<<<<

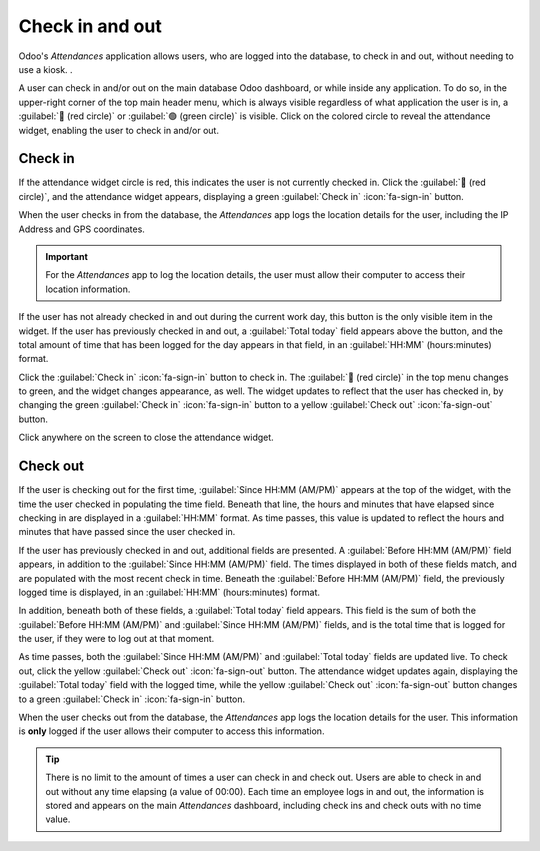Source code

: ================
Check in and out
================

Odoo's *Attendances* application allows users, who are logged into the database, to check in and
out, without needing to use a kiosk. .

A user can check in and/or out on the main database Odoo dashboard, or while inside any application.
To do so, in the upper-right corner of the top main header menu, which is always visible regardless
of what application the user is in, a :guilabel:`🔴 (red circle)` or :guilabel:`🟢 (green circle)`
is visible. Click on the colored circle to reveal the attendance widget, enabling the user to check
in and/or out.

.. image:: check_in_check_out/top-menu.png
   :align: center
   :alt: Top right main menu with check in button highlighted.

.. _attendances/check-in:

Check in
========

If the attendance widget circle is red, this indicates the user is not currently checked in. Click
the :guilabel:`🔴 (red circle)`, and the attendance widget appears, displaying a green
:guilabel:`Check in` :icon:`fa-sign-in` button.

.. image:: check_in_check_out/check-in.png
   :align: center
   :alt: Top right main menu with check in button highlighted.

When the user checks in from the database, the *Attendances* app logs the location details for the
user, including the IP Address and GPS coordinates.

.. important::
   For the *Attendances* app to log the location details, the user must allow their computer to
   access their location information.

If the user has not already checked in and out during the current work day, this button is the only
visible item in the widget. If the user has previously checked in and out, a :guilabel:`Total today`
field appears above the button, and the total amount of time that has been logged for the day
appears in that field, in an :guilabel:`HH:MM` (hours:minutes) format.

Click the :guilabel:`Check in` :icon:`fa-sign-in` button to check in. The :guilabel:`🔴 (red
circle)` in the top menu changes to green, and the widget changes appearance, as well. The widget
updates to reflect that the user has checked in, by changing the green :guilabel:`Check in`
:icon:`fa-sign-in` button to a yellow :guilabel:`Check out` :icon:`fa-sign-out` button.

Click anywhere on the screen to close the attendance widget.

Check out
=========

If the user is checking out for the first time, :guilabel:`Since HH:MM (AM/PM)` appears at the top
of the widget, with the time the user checked in populating the time field. Beneath that line, the
hours and minutes that have elapsed since checking in are displayed in a :guilabel:`HH:MM` format.
As time passes, this value is updated to reflect the hours and minutes that have passed since the
user checked in.

If the user has previously checked in and out, additional fields are presented. A :guilabel:`Before
HH:MM (AM/PM)` field appears, in addition to the :guilabel:`Since HH:MM (AM/PM)` field. The times
displayed in both of these fields match, and are populated with the most recent check in time.
Beneath the :guilabel:`Before HH:MM (AM/PM)` field, the previously logged time is displayed, in an
:guilabel:`HH:MM` (hours:minutes) format.

In addition, beneath both of these fields, a :guilabel:`Total today` field appears. This field is
the sum of both the :guilabel:`Before HH:MM (AM/PM)` and :guilabel:`Since HH:MM (AM/PM)` fields, and
is the total time that is logged for the user, if they were to log out at that moment.

As time passes, both the :guilabel:`Since HH:MM (AM/PM)` and :guilabel:`Total today` fields are
updated live. To check out, click the yellow :guilabel:`Check out` :icon:`fa-sign-out` button. The
attendance widget updates again, displaying the :guilabel:`Total today` field with the logged time,
while the yellow :guilabel:`Check out` :icon:`fa-sign-out` button changes to a green
:guilabel:`Check in` :icon:`fa-sign-in` button.

When the user checks out from the database, the *Attendances* app logs the location details for the
user. This information is **only** logged if the user allows their computer to access this
information.

.. image:: check_in_check_out/check-in-database-message.png
   :align: center
   :alt: The pop-up that appears when an employee checks in inside the database.

.. tip::
   There is no limit to the amount of times a user can check in and check out. Users are able to
   check in and out without any time elapsing (a value of 00:00). Each time an employee logs in and
   out, the information is stored and appears on the main *Attendances* dashboard, including check
   ins and check outs with no time value.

>>>>

— Instructions for the task —
With the images left out, set down each record exactly as it appears.

— Response box —
Source code

: ================
Check in and out
================

Odoo's *Attendances* application allows users, who are logged into the database, to check in and
out, without needing to use a kiosk. .

A user can check in and/or out on the main database Odoo dashboard, or while inside any application.
To do so, in the upper-right corner of the top main header menu, which is always visible regardless
of what application the user is in, a :guilabel:`🔴 (red circle)` or :guilabel:`🟢 (green circle)`
is visible. Click on the colored circle to reveal the attendance widget, enabling the user to check
in and/or out.

.. image:: check_in_check_out/top-menu.png
   :align: center
   :alt: Top right main menu with check in button highlighted.

.. _attendances/check-in:

Check in
========

If the attendance widget circle is red, this indicates the user is not currently checked in. Click
the :guilabel:`🔴 (red circle)`, and the attendance widget appears, displaying a green
:guilabel:`Check in` :icon:`fa-sign-in` button.

.. image:: check_in_check_out/check-in.png
   :align: center
   :alt: Top right main menu with check in button highlighted.

When the user checks in from the database, the *Attendances* app logs the location details for the
user, including the IP Address and GPS coordinates.

.. important::
   For the *Attendances* app to log the location details, the user must allow their computer to
   access their location information.

If the user has not already checked in and out during the current work day, this button is the only
visible item in the widget. If the user has previously checked in and out, a :guilabel:`Total today`
field appears above the button, and the total amount of time that has been logged for the day
appears in that field, in an :guilabel:`HH:MM` (hours:minutes) format.

Click the :guilabel:`Check in` :icon:`fa-sign-in` button to check in. The :guilabel:`🔴 (red
circle)` in the top menu changes to green, and the widget changes appearance, as well. The widget
updates to reflect that the user has checked in, by changing the green :guilabel:`Check in`
:icon:`fa-sign-in` button to a yellow :guilabel:`Check out` :icon:`fa-sign-out` button.

Click anywhere on the screen to close the attendance widget.

Check out
=========

If the user is checking out for the first time, :guilabel:`Since HH:MM (AM/PM)` appears at the top
of the widget, with the time the user checked in populating the time field. Beneath that line, the
hours and minutes that have elapsed since checking in are displayed in a :guilabel:`HH:MM` format.
As time passes, this value is updated to reflect the hours and minutes that have passed since the
user checked in.

If the user has previously checked in and out, additional fields are presented. A :guilabel:`Before
HH:MM (AM/PM)` field appears, in addition to the :guilabel:`Since HH:MM (AM/PM)` field. The times
displayed in both of these fields match, and are populated with the most recent check in time.
Beneath the :guilabel:`Before HH:MM (AM/PM)` field, the previously logged time is displayed, in an
:guilabel:`HH:MM` (hours:minutes) format.

In addition, beneath both of these fields, a :guilabel:`Total today` field appears. This field is
the sum of both the :guilabel:`Before HH:MM (AM/PM)` and :guilabel:`Since HH:MM (AM/PM)` fields, and
is the total time that is logged for the user, if they were to log out at that moment.

As time passes, both the :guilabel:`Since HH:MM (AM/PM)` and :guilabel:`Total today` fields are
updated live. To check out, click the yellow :guilabel:`Check out` :icon:`fa-sign-out` button. The
attendance widget updates again, displaying the :guilabel:`Total today` field with the logged time,
while the yellow :guilabel:`Check out` :icon:`fa-sign-out` button changes to a green
:guilabel:`Check in` :icon:`fa-sign-in` button.

When the user checks out from the database, the *Attendances* app logs the location details for the
user. This information is **only** logged if the user allows their computer to access this
information.

.. image:: check_in_check_out/check-in-database-message.png
   :align: center
   :alt: The pop-up that appears when an employee checks in inside the database.

.. tip::
   There is no limit to the amount of times a user can check in and check out. Users are able to
   check in and out without any time elapsing (a value of 00:00). Each time an employee logs in and
   out, the information is stored and appears on the main *Attendances* dashboard, including check
   ins and check outs with no time value.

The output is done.